So how do we convince our colleagues at executive and board level? Let’s start with three big numbers. A further study commissioned by the Commercial Communications Council, ‘Advertising Pays: Deloitte Access Economics Report’, found the advertising industry in New Zealand has a turnover of $3.5 billion, supports 44,000 jobs and contributes more than $6 billion to our GDP annually in terms of increased economic activity.
That’s massive. Properly funded, we can be a key driver of economic recovery once the world further gets the pandemic under control.
As Field and Brittain explain, productivity slumps during a recession, but advertising can create consumer demand for brands. As demand grows, firms improve their competitiveness through innovation and investment. The result is in an increase in productivity.
We can assure non-marketers that we’ve been here before. In almost every case, recessions caused by previous pandemics were short and the recovery swift.
We can also decry the theory that lockdowns permanently changed consumer habits (as online shopping became more than just a matter of convenience) and justified the increased use of digital activation. The white paper is clear: activation still can’t fill the top of the sales funnel, and still can’t generate long-term awareness and loyalty.
Field and Brittain find support in an essay by award-winning researcher Orlando Wood. During the first lockdowns in the US and UK, writes Wood, there was no general reduction in advertising’s ability to connect with audiences. Well-performing ads focused on empathy, human connections, humility, music and humour – all powerful brand-building tools.
Smart companies know this. Globally, Proctor & Gamble declared, “This is not a time to go off air”, despite knowing distribution issues would stop it fully meeting demand. Here, Pak’nSave accelerated a three-year plan to shift its focus towards brand activity over retail activity.
Field and Brittain are certain: the marketers who’ll be able to retain and perhaps even grow their budgets will be those who can demonstrate the value of the investment to the rest of the business.
According to a 2019 study by the UK Institute of Practitioners in Advertising, many non-marketers don’t understand the relationship between brand metrics and commercial value (in contrast to the tangible results of retail activation), so we need to interpret marketing speak for them. For example: increasing brand consideration grows the customer base and underwrites future cash flows; improvements in brand preference decrease price sensitivity and increase the brand’s contribution margin.

Exercise: Decide whether each statement below agrees with the passage on advertising above, and give yes or no with the deciding words of the passage quoted exactly. 1. The advertising industry in New Zealand supports 44,000 jobs. 2. Pak'nSave moved its focus away from brand activity and toward retail activity. 3. Wood writes that advertising generally lost its ability to connect with audiences during the first lockdowns in the US and UK.

Collected data entries:
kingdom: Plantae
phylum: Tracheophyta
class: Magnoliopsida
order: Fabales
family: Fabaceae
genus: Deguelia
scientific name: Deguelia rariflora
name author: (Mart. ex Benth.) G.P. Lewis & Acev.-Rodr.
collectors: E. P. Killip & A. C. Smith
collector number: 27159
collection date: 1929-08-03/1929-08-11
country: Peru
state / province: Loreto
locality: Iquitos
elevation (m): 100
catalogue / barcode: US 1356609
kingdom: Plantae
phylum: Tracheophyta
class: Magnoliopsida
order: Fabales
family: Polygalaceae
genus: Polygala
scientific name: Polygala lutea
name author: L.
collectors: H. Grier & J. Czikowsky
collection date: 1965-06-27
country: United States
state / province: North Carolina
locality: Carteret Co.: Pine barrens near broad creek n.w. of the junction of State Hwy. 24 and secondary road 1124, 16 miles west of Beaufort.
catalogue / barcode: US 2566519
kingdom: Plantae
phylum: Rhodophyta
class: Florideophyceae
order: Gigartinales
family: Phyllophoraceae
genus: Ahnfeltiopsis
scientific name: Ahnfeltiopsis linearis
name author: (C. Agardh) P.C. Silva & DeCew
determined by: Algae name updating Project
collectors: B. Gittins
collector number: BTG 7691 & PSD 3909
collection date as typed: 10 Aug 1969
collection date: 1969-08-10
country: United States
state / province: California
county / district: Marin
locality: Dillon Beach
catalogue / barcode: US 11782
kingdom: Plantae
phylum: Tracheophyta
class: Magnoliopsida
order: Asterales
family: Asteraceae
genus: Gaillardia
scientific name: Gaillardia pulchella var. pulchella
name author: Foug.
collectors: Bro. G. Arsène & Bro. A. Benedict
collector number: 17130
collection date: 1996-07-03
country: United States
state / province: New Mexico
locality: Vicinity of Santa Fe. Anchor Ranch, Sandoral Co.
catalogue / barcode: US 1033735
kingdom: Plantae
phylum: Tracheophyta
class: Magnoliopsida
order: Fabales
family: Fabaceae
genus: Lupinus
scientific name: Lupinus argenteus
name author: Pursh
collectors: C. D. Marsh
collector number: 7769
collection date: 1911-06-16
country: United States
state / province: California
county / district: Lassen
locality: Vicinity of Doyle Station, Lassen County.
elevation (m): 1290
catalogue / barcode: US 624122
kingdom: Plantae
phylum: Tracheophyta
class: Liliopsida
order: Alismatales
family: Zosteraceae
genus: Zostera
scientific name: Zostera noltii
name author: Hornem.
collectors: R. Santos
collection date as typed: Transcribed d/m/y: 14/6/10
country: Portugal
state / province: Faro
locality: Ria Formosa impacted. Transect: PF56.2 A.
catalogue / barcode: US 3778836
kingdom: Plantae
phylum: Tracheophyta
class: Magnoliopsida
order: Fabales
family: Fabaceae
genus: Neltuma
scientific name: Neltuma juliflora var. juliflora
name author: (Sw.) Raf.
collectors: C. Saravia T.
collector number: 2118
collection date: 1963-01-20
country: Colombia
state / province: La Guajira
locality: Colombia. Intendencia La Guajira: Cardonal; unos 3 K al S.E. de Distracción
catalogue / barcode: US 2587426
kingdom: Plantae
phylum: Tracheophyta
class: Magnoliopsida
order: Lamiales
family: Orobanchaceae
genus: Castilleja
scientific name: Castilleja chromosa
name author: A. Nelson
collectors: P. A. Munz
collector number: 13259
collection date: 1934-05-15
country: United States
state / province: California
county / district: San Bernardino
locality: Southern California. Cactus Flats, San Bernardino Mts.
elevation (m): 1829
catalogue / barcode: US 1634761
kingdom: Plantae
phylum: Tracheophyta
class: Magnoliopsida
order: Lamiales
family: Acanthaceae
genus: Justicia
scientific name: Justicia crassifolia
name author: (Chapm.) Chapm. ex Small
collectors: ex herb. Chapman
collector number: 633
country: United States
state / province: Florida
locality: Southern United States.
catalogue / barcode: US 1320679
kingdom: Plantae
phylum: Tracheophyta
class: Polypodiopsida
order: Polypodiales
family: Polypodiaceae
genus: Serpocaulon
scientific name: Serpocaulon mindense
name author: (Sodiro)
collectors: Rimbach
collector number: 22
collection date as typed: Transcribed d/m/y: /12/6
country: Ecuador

Problem solution:
1. Yes: "supports 44,000 jobs"
2. No: "accelerated a three-year plan to shift its focus towards brand activity over retail activity"
3. No: "there was no general reduction in advertising’s ability to connect with audiences"